Directive A: In the forum thread about burnishing an Arkansas stone, which grits of wet/dry sandpaper can substitute for a DMT plate?
Directive B: Carry on the forum thread about burnishing an Arkansas stone, starting after its final sentence.

Text segment:

Not sure what happened to #1 Post. All I see is "I was hoping for more input here......." in a post numbered #2
Which isn't prompting much of a response.
 
If you have a single sided DMT plate, use the blank side to rub/burnish the Arkansas stone. If you don't have a Dmt you can use 800 then 1000 grit wet/dry sandpaper glued to a piece of flat glass. You can also use loose grit on flat glass such as 600 grit Silicon carbide powder . The more you rub the powder and water mixture the finer the powder will get, because it fractures and becomes finer and finer.
 
I recognized the author of first post. Which is now gone......... glitch in the matrix......

Found this here......Burnishing an Arkansas Stone?

When I was a young boy, I discovered that if you use an ark without oil or water, it will burnish it to a pretty unusable state, pretty much permanently. Lapping might fix, not something known to most knife sharpeners. I didn't know that term until now, and my dad was not a happy camper, fisher, and/or hunter :)
 
When I was a young boy, I discovered that if you use an ark without oil or water, it will burnish it to a pretty unusable state, pretty much permanently. Lapping might fix, not something known to most knife sharpeners. I didn't know that term until now, and my dad was not a happy camper, fisher, and/or hunter :)

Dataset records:

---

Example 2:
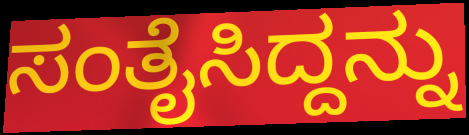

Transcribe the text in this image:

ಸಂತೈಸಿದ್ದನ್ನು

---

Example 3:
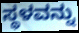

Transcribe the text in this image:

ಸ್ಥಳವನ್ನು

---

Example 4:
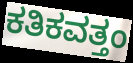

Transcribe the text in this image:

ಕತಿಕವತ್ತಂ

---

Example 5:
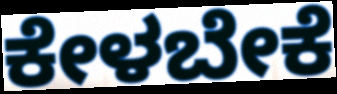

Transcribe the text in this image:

==

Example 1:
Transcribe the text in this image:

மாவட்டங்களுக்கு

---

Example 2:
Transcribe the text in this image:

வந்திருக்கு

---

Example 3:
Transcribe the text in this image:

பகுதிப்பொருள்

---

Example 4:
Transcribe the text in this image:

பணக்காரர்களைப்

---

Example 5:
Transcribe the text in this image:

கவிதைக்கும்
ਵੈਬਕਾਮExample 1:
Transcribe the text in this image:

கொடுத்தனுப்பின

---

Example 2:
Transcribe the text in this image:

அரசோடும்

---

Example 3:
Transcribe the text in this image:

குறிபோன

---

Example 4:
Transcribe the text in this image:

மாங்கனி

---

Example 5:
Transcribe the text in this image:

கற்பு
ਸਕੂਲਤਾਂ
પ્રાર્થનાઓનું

==

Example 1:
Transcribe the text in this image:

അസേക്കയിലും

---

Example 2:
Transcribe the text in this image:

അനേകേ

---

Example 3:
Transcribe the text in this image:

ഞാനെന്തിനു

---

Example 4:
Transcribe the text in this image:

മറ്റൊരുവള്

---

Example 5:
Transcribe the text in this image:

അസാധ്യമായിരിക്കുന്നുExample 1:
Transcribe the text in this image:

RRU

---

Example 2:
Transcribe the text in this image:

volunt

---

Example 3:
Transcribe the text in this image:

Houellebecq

Reply A: 800 grit followed by 1000 grit, glued to a piece of flat glass.

Reply B:
If you use without oil or water it will not burnish, but it will clog/glazed the pores.
 
If you use without oil or water it will not burnish, but it will clog/glazed the pores.

It won't take the high points off? Your stones work differently without oil than mine do. From the other thread, burnishing is the removal of high points, and the clogging of the pores. Without oil it is permanent clogging though.

Glazing is a synonym of burnishing BTW.
 
It won't take the high points off? Your stones work differently without oil than mine do. From the other thread, burnishing is the removal of high points, and the clogging of the pores. Without oil it is permanent clogging though.

Glazing is a synonym of burnishing BTW.
No glazing and clogged are basically the same. Just say if you use the stone just the way it is now, but without oil or water. By doing this it will not float away the metal particles, and they particles will become embedded into the pores of the stone and that will make it ineffective. Meaning it will not put the final polish on your razor, because it will mot polish or will not cut.

Burnishing is when you are changing the texture of the stone, by a you stated" knocking the high points down." By really fine sandpaper or lapping compound, such as silicon carbide loose grit powder on flat glass.You are essentially making the stone finer and more glassy. You always want to use a lubricant when sharpening. This will float the metal particles away and let the stone do its work. If you started with oil you have to continue with oil, unless you degrease the stone, by using a product called purple power or mean green. Then you can use soapy water to hone with. I hope this makes sense. If you want the stone prepared for a razor i'd be happy to burnish it.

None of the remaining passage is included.